Wulf's Webden

The Webden on WordPress

Building it up

Another day, another task involving wrangling a text file to extract data and another chance to wield the might hammer of Vim to crack the problem. My starting point was a database extract with two columns of related identifiers which we’ll call A and B. I wanted to construct a line of HTML from each pair such that I can smoothly visit a page in an application to assess its contents. With just a few lines, this is easily done by hand but I’ve got fifty lines in this case. Fortunately, I also have the power of backreferences, which I learned last year.

The new trick I have added in the intervening time is a method of constructing the resulting scary looking statements step by step. Firstly, I search in a way that highlights the whole line. However, rather than using .*, which grabs everything in one chunk, I break it down into chunks that produce the same result. Rather than changing anything, I use an ampersand to simply repeat everything I found. For example, this morning’s data had a four character id consisting of two letters followed by two numbers, a tab and then another identifier, so I used:

:%s/..\d\d\t.*/&/

Next, I can use escaped parentheses to group the chunks of my search and back references to return them:

:%s/\(..\d\d\)\(\t\(.*\)/\1\2\3/

Again, it doesn’t change anything but I am now poised to finish off by rearranging how I call the references. I can insert them into the HTML statement, repeating as I want (for example, one of the components is useful as part of the label and as part of the URL) and ignoring \2, which is always a tab character but necessary in the search to allow me to pick up \1 and \3 cleanly.

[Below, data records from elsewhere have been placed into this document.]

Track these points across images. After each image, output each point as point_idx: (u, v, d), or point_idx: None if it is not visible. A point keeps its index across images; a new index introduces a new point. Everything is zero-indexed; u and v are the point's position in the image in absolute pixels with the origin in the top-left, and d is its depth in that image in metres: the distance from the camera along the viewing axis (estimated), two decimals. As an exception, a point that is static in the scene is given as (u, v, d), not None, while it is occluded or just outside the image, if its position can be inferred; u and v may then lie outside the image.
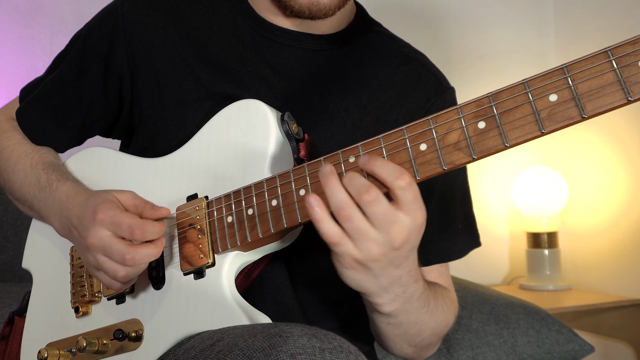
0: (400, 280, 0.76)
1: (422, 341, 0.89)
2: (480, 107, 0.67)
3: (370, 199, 0.68)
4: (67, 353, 0.93)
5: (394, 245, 0.71)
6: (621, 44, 0.61)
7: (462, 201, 1.03)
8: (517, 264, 2.38)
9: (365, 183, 0.69)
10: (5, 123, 1.08)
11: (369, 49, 1.01)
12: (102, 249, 0.82)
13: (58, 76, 1.04)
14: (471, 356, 1.50)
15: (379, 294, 0.77)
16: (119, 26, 0.98)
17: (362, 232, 0.70)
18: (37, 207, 0.98)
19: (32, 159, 1.01)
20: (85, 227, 0.84)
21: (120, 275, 0.82)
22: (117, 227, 0.81)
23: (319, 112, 0.95)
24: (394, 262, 0.73)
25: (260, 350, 0.66)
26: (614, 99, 0.61)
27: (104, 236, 0.81)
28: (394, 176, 0.68)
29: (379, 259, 0.72)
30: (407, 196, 0.69)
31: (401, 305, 0.80)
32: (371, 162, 0.70)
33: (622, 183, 2.14)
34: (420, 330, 0.87)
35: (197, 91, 0.95)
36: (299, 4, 0.90)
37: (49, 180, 0.96)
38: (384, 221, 0.69)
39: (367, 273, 0.74)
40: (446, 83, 1.03)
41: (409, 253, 0.74)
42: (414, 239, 0.72)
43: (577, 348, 1.57)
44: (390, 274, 0.74)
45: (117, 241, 0.81)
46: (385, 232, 0.70)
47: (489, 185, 2.34)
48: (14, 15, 1.96)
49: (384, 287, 0.76)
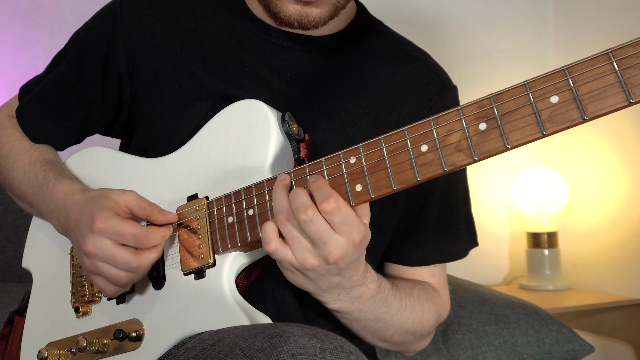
0: (340, 285, 0.80)
1: (391, 337, 0.92)
2: (481, 108, 0.67)
3: (304, 218, 0.71)
4: (67, 353, 0.93)
5: (329, 260, 0.74)
6: (622, 45, 0.61)
7: (463, 202, 1.03)
8: (517, 264, 2.38)
9: (305, 202, 0.72)
10: (5, 120, 1.08)
11: (370, 49, 1.01)
12: (102, 257, 0.82)
13: (57, 76, 1.04)
14: (471, 356, 1.50)
15: (320, 293, 0.81)
16: (118, 26, 0.98)
17: (296, 239, 0.74)
18: (35, 204, 0.98)
19: (30, 156, 1.01)
20: (83, 233, 0.84)
21: (122, 282, 0.83)
22: (120, 237, 0.81)
23: (319, 113, 0.95)
24: (330, 272, 0.76)
25: (261, 351, 0.66)
26: (615, 101, 0.61)
27: (104, 245, 0.81)
28: (320, 200, 0.71)
29: (315, 268, 0.75)
30: (334, 219, 0.72)
31: (348, 304, 0.83)
32: (311, 183, 0.73)
33: (622, 183, 2.14)
34: (384, 327, 0.89)
35: (197, 91, 0.95)
36: (287, 15, 0.90)
37: (46, 178, 0.96)
38: (318, 239, 0.72)
39: (304, 278, 0.78)
40: (449, 82, 1.03)
41: (348, 265, 0.76)
42: (351, 255, 0.75)
43: (577, 348, 1.57)
44: (328, 280, 0.78)
45: (120, 249, 0.81)
46: (320, 248, 0.73)
47: (489, 186, 2.34)
48: (14, 15, 1.96)
49: (323, 289, 0.80)
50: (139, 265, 0.81)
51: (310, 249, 0.74)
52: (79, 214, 0.86)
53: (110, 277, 0.83)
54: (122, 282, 0.83)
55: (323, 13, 0.90)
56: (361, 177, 0.73)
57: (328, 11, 0.91)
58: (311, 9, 0.89)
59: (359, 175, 0.73)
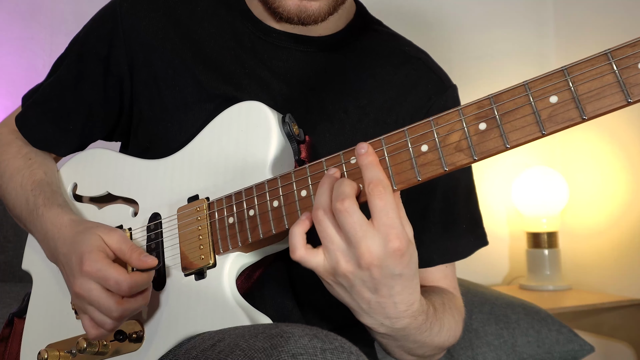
0: (384, 311, 0.73)
1: (424, 353, 0.87)
2: (481, 108, 0.67)
3: (341, 207, 0.67)
4: (67, 354, 0.93)
5: (360, 264, 0.68)
6: (621, 46, 0.61)
7: (467, 201, 1.02)
8: (517, 264, 2.38)
9: (345, 192, 0.68)
10: (6, 135, 1.07)
11: (369, 49, 1.01)
12: (88, 301, 0.82)
13: (57, 79, 1.04)
14: (471, 356, 1.50)
15: (360, 314, 0.75)
16: (118, 28, 0.98)
17: (329, 238, 0.69)
18: (29, 228, 0.99)
19: (22, 177, 1.00)
20: (72, 273, 0.84)
21: (108, 328, 0.83)
22: (104, 282, 0.81)
23: (318, 114, 0.95)
24: (365, 284, 0.70)
25: (262, 351, 0.66)
26: (614, 100, 0.61)
27: (91, 289, 0.81)
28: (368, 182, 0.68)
29: (347, 275, 0.70)
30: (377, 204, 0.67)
31: (391, 332, 0.77)
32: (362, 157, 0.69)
33: (622, 183, 2.14)
34: (420, 346, 0.84)
35: (198, 93, 0.95)
36: (287, 10, 0.90)
37: (35, 204, 0.95)
38: (353, 234, 0.67)
39: (340, 288, 0.73)
40: (448, 81, 1.03)
41: (385, 279, 0.70)
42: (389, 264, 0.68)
43: (577, 348, 1.57)
44: (366, 297, 0.72)
45: (105, 296, 0.81)
46: (354, 247, 0.68)
47: (489, 185, 2.34)
48: (14, 15, 1.96)
49: (364, 310, 0.74)
50: (120, 315, 0.81)
51: (344, 249, 0.69)
52: (67, 250, 0.86)
53: (96, 320, 0.83)
54: (107, 328, 0.83)
55: (322, 7, 0.90)
56: (362, 178, 0.72)
57: (327, 5, 0.91)
58: (310, 3, 0.89)
59: (359, 175, 0.73)
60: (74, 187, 1.02)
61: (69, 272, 0.85)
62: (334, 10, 0.92)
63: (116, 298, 0.81)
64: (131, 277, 0.80)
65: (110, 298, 0.81)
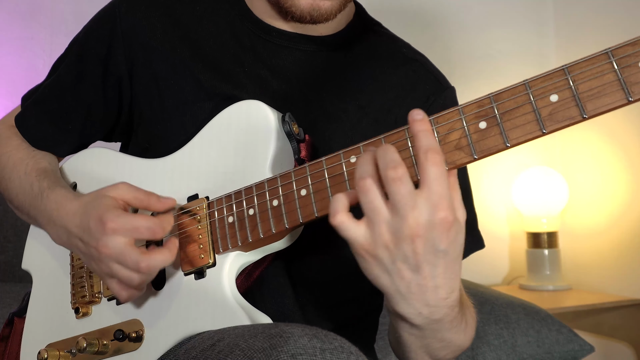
0: (424, 296, 0.68)
1: (445, 355, 0.82)
2: (481, 107, 0.67)
3: (394, 175, 0.63)
4: (67, 354, 0.93)
5: (405, 235, 0.64)
6: (622, 45, 0.61)
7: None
8: (517, 264, 2.38)
9: (395, 159, 0.63)
10: (5, 130, 1.07)
11: (368, 50, 1.01)
12: (115, 257, 0.80)
13: (56, 80, 1.04)
14: (471, 356, 1.50)
15: (397, 300, 0.69)
16: (117, 28, 0.98)
17: (377, 211, 0.64)
18: (33, 215, 0.98)
19: (26, 166, 1.00)
20: (94, 237, 0.82)
21: (135, 283, 0.81)
22: (135, 232, 0.80)
23: (318, 113, 0.95)
24: (407, 260, 0.65)
25: (261, 351, 0.66)
26: (614, 99, 0.61)
27: (118, 244, 0.80)
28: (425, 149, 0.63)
29: (389, 247, 0.65)
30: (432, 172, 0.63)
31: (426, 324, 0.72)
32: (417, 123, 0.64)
33: (622, 183, 2.14)
34: (446, 346, 0.80)
35: (197, 92, 0.95)
36: (300, 9, 0.90)
37: (40, 188, 0.95)
38: (403, 204, 0.63)
39: (379, 267, 0.67)
40: (445, 82, 1.03)
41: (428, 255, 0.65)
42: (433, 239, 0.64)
43: (577, 348, 1.57)
44: (406, 277, 0.67)
45: (131, 249, 0.79)
46: (400, 218, 0.63)
47: (489, 185, 2.34)
48: (14, 15, 1.96)
49: (402, 294, 0.68)
50: (147, 266, 0.79)
51: (388, 220, 0.64)
52: (80, 221, 0.85)
53: (123, 278, 0.81)
54: (135, 283, 0.81)
55: (334, 5, 0.91)
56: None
57: (339, 3, 0.91)
58: (323, 2, 0.90)
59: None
60: (74, 186, 1.02)
61: (90, 239, 0.82)
62: (343, 8, 0.93)
63: (141, 249, 0.80)
64: (159, 219, 0.81)
65: (136, 250, 0.79)
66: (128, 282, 0.81)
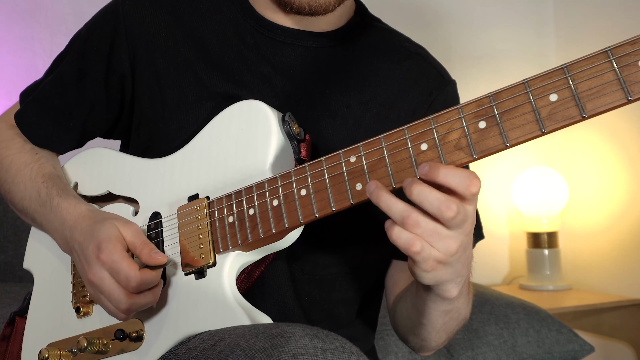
0: (467, 260, 0.76)
1: (455, 328, 0.90)
2: (480, 107, 0.67)
3: (452, 214, 0.66)
4: (68, 353, 0.93)
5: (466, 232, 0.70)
6: (621, 44, 0.61)
7: None
8: (517, 264, 2.38)
9: (442, 198, 0.66)
10: (5, 131, 1.07)
11: (369, 45, 1.01)
12: (100, 289, 0.83)
13: (57, 77, 1.04)
14: (471, 356, 1.50)
15: (454, 279, 0.75)
16: (120, 25, 0.98)
17: (435, 233, 0.68)
18: (38, 221, 0.98)
19: (31, 170, 1.00)
20: (88, 262, 0.84)
21: (120, 317, 0.84)
22: (115, 274, 0.81)
23: (321, 109, 0.95)
24: (467, 249, 0.73)
25: (262, 351, 0.66)
26: (614, 98, 0.61)
27: (105, 278, 0.82)
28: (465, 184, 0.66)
29: (458, 250, 0.70)
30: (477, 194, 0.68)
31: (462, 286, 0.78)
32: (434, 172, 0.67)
33: (622, 183, 2.14)
34: (459, 315, 0.87)
35: (199, 91, 0.95)
36: (298, 0, 0.91)
37: (49, 195, 0.95)
38: (461, 222, 0.68)
39: (446, 267, 0.72)
40: (448, 76, 1.04)
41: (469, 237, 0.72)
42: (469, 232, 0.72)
43: (577, 348, 1.57)
44: (464, 258, 0.73)
45: (116, 288, 0.81)
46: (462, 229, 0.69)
47: (489, 185, 2.34)
48: (14, 15, 1.96)
49: (458, 272, 0.74)
50: (127, 309, 0.81)
51: (451, 235, 0.68)
52: (84, 239, 0.86)
53: (108, 308, 0.84)
54: (119, 316, 0.84)
55: None
56: (361, 176, 0.73)
57: None
58: None
59: (359, 174, 0.73)
60: (75, 186, 1.02)
61: (85, 260, 0.85)
62: (343, 0, 0.93)
63: (126, 291, 0.81)
64: (141, 274, 0.81)
65: (121, 290, 0.81)
66: (113, 313, 0.84)
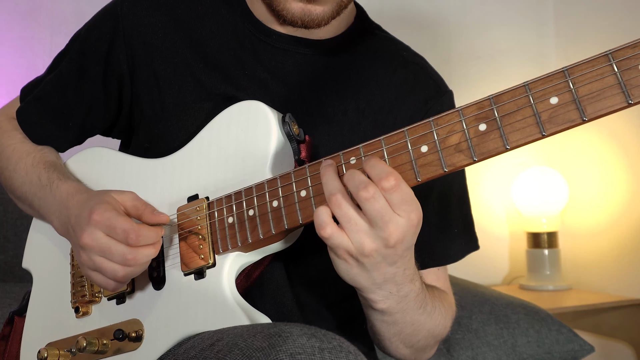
0: (394, 278, 0.76)
1: (418, 342, 0.89)
2: (481, 109, 0.67)
3: (366, 195, 0.68)
4: (67, 353, 0.93)
5: (388, 243, 0.70)
6: (622, 47, 0.61)
7: (459, 204, 1.02)
8: (517, 264, 2.38)
9: (364, 180, 0.69)
10: (6, 123, 1.08)
11: (367, 53, 1.01)
12: (98, 250, 0.81)
13: (58, 76, 1.04)
14: (471, 356, 1.50)
15: (372, 289, 0.77)
16: (119, 26, 0.98)
17: (353, 222, 0.70)
18: (37, 205, 0.98)
19: (33, 158, 1.01)
20: (81, 226, 0.83)
21: (120, 275, 0.82)
22: (111, 230, 0.81)
23: (317, 116, 0.95)
24: (387, 259, 0.73)
25: (260, 350, 0.66)
26: (614, 102, 0.61)
27: (100, 237, 0.81)
28: (379, 177, 0.68)
29: (372, 254, 0.71)
30: (394, 197, 0.69)
31: (396, 303, 0.80)
32: (366, 161, 0.70)
33: (622, 183, 2.14)
34: (416, 330, 0.86)
35: (198, 92, 0.95)
36: (291, 13, 0.90)
37: (50, 179, 0.96)
38: (379, 219, 0.69)
39: (360, 268, 0.74)
40: (444, 86, 1.03)
41: (404, 252, 0.73)
42: (409, 239, 0.72)
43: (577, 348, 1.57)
44: (384, 270, 0.74)
45: (116, 242, 0.80)
46: (380, 229, 0.70)
47: (489, 186, 2.34)
48: (14, 15, 1.96)
49: (377, 284, 0.76)
50: (134, 258, 0.80)
51: (367, 231, 0.70)
52: (79, 210, 0.86)
53: (107, 272, 0.82)
54: (119, 276, 0.82)
55: (326, 11, 0.91)
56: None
57: (331, 9, 0.91)
58: (315, 7, 0.90)
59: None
60: (74, 186, 1.02)
61: (78, 228, 0.84)
62: (337, 14, 0.92)
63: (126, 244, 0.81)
64: (138, 226, 0.81)
65: (120, 243, 0.80)
66: (112, 275, 0.82)
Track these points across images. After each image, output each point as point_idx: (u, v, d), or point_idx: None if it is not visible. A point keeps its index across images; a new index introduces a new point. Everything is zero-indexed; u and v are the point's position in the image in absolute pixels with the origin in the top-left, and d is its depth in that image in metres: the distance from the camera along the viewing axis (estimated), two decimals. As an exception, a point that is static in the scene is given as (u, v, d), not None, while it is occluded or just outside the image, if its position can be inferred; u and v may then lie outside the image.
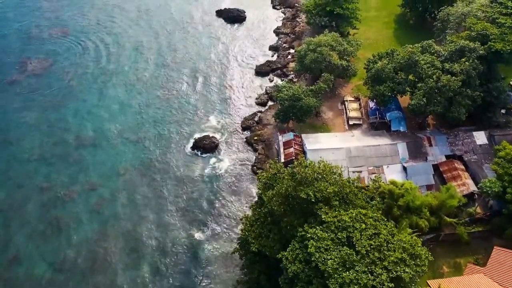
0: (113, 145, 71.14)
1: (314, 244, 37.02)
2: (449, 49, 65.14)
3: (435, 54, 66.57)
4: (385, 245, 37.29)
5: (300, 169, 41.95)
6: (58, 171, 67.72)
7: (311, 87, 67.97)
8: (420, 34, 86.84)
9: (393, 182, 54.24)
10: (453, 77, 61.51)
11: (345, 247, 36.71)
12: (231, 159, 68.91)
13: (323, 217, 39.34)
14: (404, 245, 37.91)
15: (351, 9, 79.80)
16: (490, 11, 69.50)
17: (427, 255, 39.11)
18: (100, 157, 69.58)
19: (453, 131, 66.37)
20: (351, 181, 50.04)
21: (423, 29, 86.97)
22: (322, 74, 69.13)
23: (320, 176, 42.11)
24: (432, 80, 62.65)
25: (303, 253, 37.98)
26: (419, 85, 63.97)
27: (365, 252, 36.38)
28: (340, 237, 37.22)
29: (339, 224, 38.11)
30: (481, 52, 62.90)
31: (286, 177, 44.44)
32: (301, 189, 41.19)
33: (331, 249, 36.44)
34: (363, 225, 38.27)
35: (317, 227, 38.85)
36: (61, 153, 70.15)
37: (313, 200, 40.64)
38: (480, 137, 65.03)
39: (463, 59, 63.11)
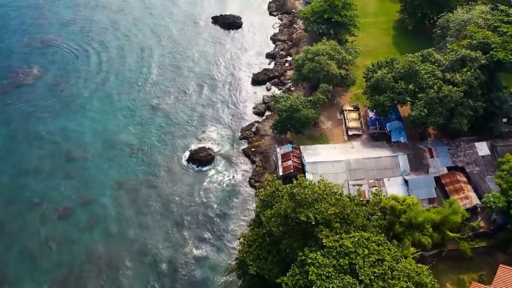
0: (106, 158, 69.29)
1: (315, 271, 35.48)
2: (450, 59, 63.81)
3: (436, 63, 65.24)
4: (389, 273, 35.75)
5: (299, 189, 40.38)
6: (50, 186, 65.82)
7: (309, 98, 66.45)
8: (419, 40, 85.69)
9: (394, 198, 52.78)
10: (455, 88, 60.14)
11: (347, 275, 35.16)
12: (228, 172, 67.23)
13: (324, 241, 37.79)
14: (410, 272, 36.40)
15: (350, 16, 78.31)
16: (491, 18, 68.28)
17: (433, 282, 37.60)
18: (93, 171, 67.71)
19: (455, 141, 64.99)
20: (351, 197, 48.60)
21: (422, 35, 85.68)
22: (320, 85, 67.66)
23: (320, 197, 40.54)
24: (433, 90, 61.26)
25: (304, 279, 36.43)
26: (419, 95, 62.61)
27: (368, 281, 34.85)
28: (342, 263, 35.69)
29: (341, 249, 36.59)
30: (483, 61, 61.58)
31: (285, 196, 42.86)
32: (300, 211, 39.63)
33: (332, 276, 34.91)
34: (366, 251, 36.75)
35: (318, 252, 37.31)
36: (53, 167, 68.25)
37: (313, 223, 39.07)
38: (482, 148, 63.69)
39: (464, 69, 61.79)
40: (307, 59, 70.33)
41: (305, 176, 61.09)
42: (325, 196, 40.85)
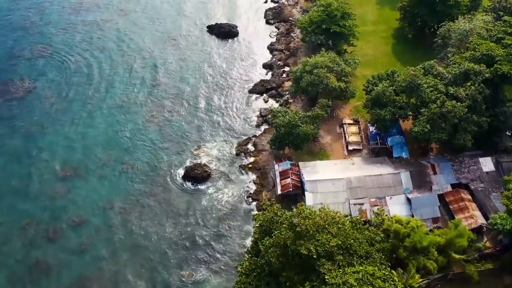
0: (98, 176, 66.92)
1: (318, 309, 33.48)
2: (453, 72, 61.83)
3: (438, 77, 63.29)
4: (396, 312, 33.89)
5: (300, 220, 38.23)
6: (41, 206, 63.48)
7: (308, 113, 64.27)
8: (419, 49, 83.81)
9: (398, 220, 50.66)
10: (459, 103, 58.16)
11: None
12: (225, 189, 64.99)
13: (326, 277, 35.71)
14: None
15: (349, 27, 76.07)
16: (495, 29, 66.38)
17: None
18: (85, 190, 65.34)
19: (458, 157, 63.03)
20: (354, 222, 46.50)
21: (422, 44, 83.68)
22: (319, 100, 65.53)
23: (321, 228, 38.44)
24: (435, 105, 59.30)
25: (306, 317, 34.43)
26: (422, 110, 60.62)
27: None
28: (346, 303, 33.75)
29: (345, 287, 34.52)
30: (487, 75, 59.67)
31: (284, 225, 40.71)
32: (301, 243, 37.54)
33: (336, 317, 32.97)
34: (371, 288, 34.82)
35: (321, 288, 35.30)
36: (43, 186, 65.85)
37: (314, 256, 36.97)
38: (487, 164, 61.83)
39: (468, 83, 59.84)
40: (305, 71, 68.15)
41: (304, 195, 59.67)
42: (327, 226, 38.73)
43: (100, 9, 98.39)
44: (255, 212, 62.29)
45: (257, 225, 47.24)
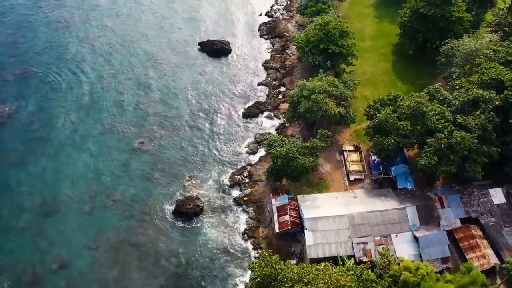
0: (83, 211, 62.49)
1: None
2: (461, 99, 58.02)
3: (445, 103, 59.46)
4: None
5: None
6: (20, 245, 59.04)
7: (306, 144, 60.11)
8: (420, 66, 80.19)
9: (406, 267, 46.70)
10: (468, 134, 54.34)
11: None
12: (218, 226, 60.77)
13: None
14: None
15: (348, 46, 71.94)
16: (502, 50, 62.65)
17: None
18: (69, 227, 60.96)
19: (467, 187, 59.29)
20: (358, 274, 42.54)
21: (424, 62, 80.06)
22: (319, 131, 61.44)
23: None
24: (443, 135, 55.46)
25: None
26: (428, 140, 56.73)
27: None
28: None
29: None
30: (497, 102, 55.93)
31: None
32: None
33: None
34: None
35: None
36: (24, 223, 61.41)
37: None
38: (497, 195, 58.14)
39: (477, 112, 56.06)
40: (303, 96, 64.09)
41: (304, 233, 55.66)
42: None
43: (85, 26, 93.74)
44: (251, 249, 58.56)
45: (253, 277, 43.22)
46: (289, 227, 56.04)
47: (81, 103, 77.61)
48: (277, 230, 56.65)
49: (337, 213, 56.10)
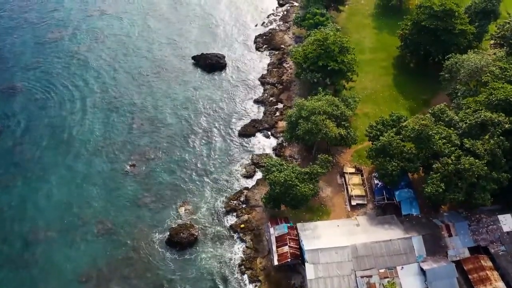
0: (70, 240, 59.45)
1: None
2: (468, 121, 55.14)
3: (451, 126, 56.50)
4: None
5: None
6: (6, 278, 55.78)
7: (306, 170, 57.00)
8: (422, 81, 77.44)
9: (415, 308, 43.91)
10: (477, 160, 51.45)
11: None
12: (214, 257, 57.54)
13: None
14: None
15: (348, 63, 68.84)
16: (510, 68, 59.85)
17: None
18: (55, 257, 57.91)
19: (474, 213, 56.48)
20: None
21: (425, 76, 77.38)
22: (319, 156, 58.41)
23: None
24: (450, 161, 52.59)
25: None
26: (434, 166, 53.81)
27: None
28: None
29: None
30: (506, 126, 53.12)
31: None
32: None
33: None
34: None
35: None
36: (9, 253, 58.40)
37: None
38: (507, 222, 55.40)
39: (486, 136, 53.18)
40: (301, 117, 61.03)
41: (304, 265, 52.64)
42: None
43: (75, 39, 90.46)
44: (248, 283, 55.37)
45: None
46: (289, 259, 52.98)
47: (68, 124, 74.29)
48: (276, 263, 53.58)
49: (339, 244, 53.11)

It has similarities to that game where you start with one word and by a succession of alterations to a single letter change it into another word. However, while that is an interesting mental challenge, it is a diversion and costs time. The kind of stepwise development I am describing, approaching the problem crabwise, is all about saving time, making sure that before I strike and change the data, everything is lined up and that the problem is a series of easy steps rather than one complex and involved one.